I typically buy and sell property to make a quick profit, but have recently been valuing/considering long term income properties in the form of single family homes to obtain passive income.

I recently went under contract for a lot with intentions of building a small house with cash to resell for profit. Only recently I have been tossing around the idea of seeing if it would be possible for me to turn the property into a rental, and after building the house have it financed as income property. I would still like to build in cash so that I can do it on my terms, but would need to cash out when it is done to put into other investments.

So heres the details. 

Purchased a lot for 8K in community with strong growth and a very desirable rental market. I plan to build a small simple 3 bed 2 bath home for +/- $100,000. I estimate the value if I were to turn around and sell it the home would be worth approximately $170,000, or rent for approximately $1,300+ per month. 

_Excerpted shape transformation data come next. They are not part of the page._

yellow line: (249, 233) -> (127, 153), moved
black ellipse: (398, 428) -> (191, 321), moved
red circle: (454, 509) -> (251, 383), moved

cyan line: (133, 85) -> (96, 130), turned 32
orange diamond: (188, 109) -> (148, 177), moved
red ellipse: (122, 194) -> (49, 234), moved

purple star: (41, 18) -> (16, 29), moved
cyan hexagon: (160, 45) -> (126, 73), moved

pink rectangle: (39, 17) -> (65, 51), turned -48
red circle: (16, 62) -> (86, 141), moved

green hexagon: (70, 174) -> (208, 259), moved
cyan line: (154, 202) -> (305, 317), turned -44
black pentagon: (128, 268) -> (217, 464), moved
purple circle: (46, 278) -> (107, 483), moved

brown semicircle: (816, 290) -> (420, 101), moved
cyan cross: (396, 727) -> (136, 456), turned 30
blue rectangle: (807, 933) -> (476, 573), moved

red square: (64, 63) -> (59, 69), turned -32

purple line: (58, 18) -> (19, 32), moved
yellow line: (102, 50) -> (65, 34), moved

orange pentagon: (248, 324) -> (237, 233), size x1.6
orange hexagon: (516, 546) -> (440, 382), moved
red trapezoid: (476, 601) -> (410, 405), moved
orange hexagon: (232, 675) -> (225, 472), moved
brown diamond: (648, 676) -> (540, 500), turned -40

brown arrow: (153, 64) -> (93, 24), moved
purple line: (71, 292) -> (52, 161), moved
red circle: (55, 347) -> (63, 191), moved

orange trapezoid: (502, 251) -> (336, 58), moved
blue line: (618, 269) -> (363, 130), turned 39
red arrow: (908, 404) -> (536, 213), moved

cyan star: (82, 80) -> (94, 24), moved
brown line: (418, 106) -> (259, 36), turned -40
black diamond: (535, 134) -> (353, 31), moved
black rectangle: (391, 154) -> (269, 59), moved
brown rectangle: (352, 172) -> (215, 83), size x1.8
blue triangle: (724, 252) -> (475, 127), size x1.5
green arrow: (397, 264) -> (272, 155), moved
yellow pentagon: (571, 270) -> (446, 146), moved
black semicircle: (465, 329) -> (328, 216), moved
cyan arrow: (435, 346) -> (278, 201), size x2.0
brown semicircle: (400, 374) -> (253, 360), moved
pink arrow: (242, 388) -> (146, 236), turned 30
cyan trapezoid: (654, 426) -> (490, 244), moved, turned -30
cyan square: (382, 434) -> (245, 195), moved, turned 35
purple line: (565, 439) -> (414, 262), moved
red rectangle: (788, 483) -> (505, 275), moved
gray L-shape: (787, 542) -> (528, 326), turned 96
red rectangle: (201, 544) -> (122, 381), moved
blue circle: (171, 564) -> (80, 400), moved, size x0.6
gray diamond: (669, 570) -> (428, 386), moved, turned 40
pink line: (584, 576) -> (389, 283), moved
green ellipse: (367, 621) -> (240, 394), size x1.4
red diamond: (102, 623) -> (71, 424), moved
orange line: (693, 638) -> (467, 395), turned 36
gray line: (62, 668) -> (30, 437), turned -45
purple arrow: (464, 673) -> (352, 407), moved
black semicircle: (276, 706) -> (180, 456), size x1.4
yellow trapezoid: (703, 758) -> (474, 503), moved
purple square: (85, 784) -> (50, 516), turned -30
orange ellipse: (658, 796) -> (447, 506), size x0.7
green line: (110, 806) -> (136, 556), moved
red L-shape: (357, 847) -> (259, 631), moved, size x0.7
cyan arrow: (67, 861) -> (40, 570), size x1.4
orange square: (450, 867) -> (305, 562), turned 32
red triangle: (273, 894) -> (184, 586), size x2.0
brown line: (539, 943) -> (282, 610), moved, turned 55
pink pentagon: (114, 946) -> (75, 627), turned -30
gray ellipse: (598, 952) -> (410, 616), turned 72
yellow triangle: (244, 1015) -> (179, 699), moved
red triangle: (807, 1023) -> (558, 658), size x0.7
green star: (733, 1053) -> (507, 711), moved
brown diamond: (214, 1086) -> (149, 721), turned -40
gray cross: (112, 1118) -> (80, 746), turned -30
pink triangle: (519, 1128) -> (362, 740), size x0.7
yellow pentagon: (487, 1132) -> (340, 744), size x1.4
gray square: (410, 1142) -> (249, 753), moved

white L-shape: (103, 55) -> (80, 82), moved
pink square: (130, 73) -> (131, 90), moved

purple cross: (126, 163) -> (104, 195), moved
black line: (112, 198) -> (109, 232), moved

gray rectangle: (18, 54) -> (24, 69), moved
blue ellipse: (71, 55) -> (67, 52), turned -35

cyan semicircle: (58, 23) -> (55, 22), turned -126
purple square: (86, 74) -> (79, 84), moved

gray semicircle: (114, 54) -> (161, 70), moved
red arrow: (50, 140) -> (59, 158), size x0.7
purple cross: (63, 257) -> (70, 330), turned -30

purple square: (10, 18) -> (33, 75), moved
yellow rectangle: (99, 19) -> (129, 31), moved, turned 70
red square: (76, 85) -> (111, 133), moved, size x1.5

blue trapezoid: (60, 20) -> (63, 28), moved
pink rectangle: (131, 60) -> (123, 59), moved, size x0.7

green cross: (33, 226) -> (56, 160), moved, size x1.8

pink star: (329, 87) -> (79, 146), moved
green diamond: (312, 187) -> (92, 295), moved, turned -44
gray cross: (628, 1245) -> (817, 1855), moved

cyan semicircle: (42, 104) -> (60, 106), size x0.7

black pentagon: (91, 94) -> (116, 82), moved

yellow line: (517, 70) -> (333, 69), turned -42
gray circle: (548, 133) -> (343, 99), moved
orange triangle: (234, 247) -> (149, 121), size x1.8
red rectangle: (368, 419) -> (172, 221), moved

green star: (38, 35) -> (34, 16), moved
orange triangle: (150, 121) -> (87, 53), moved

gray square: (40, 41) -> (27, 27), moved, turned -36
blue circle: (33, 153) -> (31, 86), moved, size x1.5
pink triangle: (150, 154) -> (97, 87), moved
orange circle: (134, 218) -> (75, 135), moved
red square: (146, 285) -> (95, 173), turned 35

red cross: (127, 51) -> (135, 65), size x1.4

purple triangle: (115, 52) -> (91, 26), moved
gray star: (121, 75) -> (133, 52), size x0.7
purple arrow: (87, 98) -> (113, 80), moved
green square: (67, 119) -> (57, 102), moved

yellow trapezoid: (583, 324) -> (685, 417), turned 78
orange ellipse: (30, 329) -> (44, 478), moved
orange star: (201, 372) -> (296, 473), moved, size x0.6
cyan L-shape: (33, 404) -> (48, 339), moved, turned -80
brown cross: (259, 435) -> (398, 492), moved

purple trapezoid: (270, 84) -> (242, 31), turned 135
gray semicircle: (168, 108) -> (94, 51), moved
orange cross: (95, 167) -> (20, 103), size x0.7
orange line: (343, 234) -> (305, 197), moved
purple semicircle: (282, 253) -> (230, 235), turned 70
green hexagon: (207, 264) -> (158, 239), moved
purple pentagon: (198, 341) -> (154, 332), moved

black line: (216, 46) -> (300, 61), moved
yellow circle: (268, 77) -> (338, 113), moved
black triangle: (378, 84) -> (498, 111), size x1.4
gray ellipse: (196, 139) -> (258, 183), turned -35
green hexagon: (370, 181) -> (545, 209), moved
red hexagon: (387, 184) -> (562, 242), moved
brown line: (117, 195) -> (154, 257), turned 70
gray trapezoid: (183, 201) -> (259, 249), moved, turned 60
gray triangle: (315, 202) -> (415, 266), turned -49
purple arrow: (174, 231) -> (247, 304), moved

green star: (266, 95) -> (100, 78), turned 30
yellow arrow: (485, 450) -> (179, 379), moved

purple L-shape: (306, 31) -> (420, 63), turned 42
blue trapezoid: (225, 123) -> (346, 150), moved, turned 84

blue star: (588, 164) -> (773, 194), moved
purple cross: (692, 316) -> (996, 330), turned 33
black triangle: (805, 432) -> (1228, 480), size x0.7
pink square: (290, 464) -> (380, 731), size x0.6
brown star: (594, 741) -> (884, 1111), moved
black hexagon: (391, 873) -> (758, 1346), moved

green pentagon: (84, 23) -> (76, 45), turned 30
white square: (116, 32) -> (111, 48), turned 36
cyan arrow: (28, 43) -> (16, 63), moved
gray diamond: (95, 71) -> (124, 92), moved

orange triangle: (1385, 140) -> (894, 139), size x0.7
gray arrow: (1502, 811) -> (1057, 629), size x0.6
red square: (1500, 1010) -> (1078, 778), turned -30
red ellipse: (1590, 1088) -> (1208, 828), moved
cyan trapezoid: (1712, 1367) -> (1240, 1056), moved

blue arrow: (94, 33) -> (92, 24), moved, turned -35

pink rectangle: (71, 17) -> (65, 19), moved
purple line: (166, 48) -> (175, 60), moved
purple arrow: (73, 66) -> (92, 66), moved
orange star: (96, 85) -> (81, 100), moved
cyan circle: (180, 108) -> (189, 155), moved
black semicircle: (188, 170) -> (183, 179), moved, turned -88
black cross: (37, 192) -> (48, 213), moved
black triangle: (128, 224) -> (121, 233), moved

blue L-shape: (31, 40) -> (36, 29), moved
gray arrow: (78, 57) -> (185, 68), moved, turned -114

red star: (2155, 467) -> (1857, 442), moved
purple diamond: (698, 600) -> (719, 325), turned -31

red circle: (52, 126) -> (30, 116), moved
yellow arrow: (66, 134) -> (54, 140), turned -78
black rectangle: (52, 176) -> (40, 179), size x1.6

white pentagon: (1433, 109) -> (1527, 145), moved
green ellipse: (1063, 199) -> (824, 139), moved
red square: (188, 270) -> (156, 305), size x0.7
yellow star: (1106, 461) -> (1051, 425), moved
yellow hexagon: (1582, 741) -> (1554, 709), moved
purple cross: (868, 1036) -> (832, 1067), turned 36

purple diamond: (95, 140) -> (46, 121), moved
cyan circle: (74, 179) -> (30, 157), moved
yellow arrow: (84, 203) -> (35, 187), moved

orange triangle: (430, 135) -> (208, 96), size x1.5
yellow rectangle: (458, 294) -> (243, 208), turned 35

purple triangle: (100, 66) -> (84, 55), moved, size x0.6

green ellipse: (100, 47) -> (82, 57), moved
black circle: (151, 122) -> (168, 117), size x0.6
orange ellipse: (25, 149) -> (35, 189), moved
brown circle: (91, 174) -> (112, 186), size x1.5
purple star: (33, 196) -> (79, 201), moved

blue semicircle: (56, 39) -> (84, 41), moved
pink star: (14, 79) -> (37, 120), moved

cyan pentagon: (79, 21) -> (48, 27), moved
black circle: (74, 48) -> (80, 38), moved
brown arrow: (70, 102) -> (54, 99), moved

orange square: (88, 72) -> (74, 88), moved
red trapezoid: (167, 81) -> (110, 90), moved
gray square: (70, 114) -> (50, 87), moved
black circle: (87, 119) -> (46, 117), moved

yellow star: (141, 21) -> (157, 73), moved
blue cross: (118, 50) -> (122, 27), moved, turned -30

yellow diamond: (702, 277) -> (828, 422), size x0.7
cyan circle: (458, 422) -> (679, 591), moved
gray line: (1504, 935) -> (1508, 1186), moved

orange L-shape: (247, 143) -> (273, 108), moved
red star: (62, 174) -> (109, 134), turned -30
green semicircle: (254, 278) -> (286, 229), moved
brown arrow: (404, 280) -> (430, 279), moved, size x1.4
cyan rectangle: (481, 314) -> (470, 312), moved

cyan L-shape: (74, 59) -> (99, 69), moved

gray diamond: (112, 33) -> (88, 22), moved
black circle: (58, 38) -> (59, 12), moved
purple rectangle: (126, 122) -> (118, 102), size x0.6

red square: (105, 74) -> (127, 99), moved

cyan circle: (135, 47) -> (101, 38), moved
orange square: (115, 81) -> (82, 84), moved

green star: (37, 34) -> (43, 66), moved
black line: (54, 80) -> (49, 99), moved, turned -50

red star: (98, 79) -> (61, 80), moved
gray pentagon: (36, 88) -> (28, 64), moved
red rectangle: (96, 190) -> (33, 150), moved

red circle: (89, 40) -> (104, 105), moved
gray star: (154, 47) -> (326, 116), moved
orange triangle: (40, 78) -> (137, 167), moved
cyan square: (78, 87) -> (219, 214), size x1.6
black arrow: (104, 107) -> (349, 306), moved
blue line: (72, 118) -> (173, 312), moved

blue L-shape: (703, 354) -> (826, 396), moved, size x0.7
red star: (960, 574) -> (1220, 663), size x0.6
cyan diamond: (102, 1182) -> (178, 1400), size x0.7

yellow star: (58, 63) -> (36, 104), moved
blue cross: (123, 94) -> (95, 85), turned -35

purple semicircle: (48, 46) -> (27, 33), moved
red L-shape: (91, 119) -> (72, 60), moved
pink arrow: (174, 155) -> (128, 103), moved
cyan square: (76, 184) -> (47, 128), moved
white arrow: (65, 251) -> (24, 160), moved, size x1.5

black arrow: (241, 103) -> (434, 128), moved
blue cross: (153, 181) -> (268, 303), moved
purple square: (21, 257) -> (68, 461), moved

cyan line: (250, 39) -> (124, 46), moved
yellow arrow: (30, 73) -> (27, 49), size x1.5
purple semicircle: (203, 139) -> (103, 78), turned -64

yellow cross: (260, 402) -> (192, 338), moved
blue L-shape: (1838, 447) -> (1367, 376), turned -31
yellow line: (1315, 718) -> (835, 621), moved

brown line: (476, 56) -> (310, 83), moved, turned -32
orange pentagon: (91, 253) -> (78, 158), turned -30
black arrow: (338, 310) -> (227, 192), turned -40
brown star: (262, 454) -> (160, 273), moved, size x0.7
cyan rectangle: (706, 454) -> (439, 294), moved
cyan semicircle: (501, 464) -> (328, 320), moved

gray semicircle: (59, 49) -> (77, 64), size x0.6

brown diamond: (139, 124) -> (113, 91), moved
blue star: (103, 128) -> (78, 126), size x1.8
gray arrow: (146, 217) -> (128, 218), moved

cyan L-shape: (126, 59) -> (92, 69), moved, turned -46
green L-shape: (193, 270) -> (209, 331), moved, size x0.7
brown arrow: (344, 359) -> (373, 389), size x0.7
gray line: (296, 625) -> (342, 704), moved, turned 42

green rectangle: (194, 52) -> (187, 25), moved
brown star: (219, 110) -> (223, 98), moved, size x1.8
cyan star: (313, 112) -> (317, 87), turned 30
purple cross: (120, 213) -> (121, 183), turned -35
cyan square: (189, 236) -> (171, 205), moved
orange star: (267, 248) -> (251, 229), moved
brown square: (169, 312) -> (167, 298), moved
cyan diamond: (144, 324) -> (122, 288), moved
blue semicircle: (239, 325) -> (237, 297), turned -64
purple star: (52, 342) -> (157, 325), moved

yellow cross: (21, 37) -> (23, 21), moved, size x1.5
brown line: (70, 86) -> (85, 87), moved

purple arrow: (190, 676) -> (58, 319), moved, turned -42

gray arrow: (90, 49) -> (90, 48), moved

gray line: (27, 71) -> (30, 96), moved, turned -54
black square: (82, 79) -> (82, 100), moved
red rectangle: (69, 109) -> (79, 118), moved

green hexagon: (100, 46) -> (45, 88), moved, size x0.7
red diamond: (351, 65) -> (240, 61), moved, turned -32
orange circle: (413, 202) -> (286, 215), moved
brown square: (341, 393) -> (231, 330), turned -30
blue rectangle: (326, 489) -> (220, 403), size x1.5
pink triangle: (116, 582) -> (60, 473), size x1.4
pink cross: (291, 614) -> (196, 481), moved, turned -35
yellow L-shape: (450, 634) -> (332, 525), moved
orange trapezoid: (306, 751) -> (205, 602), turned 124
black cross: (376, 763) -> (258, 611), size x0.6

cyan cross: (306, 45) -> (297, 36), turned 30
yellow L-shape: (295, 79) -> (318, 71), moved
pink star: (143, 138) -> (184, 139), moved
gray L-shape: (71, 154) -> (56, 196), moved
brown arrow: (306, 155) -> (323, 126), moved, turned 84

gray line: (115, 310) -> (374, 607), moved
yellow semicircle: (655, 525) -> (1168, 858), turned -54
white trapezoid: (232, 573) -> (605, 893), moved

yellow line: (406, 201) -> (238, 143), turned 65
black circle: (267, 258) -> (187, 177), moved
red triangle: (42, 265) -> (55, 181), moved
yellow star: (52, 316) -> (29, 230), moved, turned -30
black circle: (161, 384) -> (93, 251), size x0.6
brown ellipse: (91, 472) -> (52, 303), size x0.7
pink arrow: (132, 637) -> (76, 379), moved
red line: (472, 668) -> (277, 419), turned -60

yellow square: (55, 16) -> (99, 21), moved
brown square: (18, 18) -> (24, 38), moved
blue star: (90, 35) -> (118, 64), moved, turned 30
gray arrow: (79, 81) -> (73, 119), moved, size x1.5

I do not have acceptable proof of income to qualify for a mortgage personally, but am curious if you all have found it easier, or harder to receive a loan for a rental property? I figure I should be able to cash flow around $400 if I were able to finance the $110,000 as sort of a "cash out" finance and use the original money to rinse and repeat while adding $400 +/- passive income each time. Like I said I do not have any experience with rental properties so anyone with experience would be appreciated to chime in! I'm trying to decide which route I want to go with the build before selecting exact plans/finishes etc.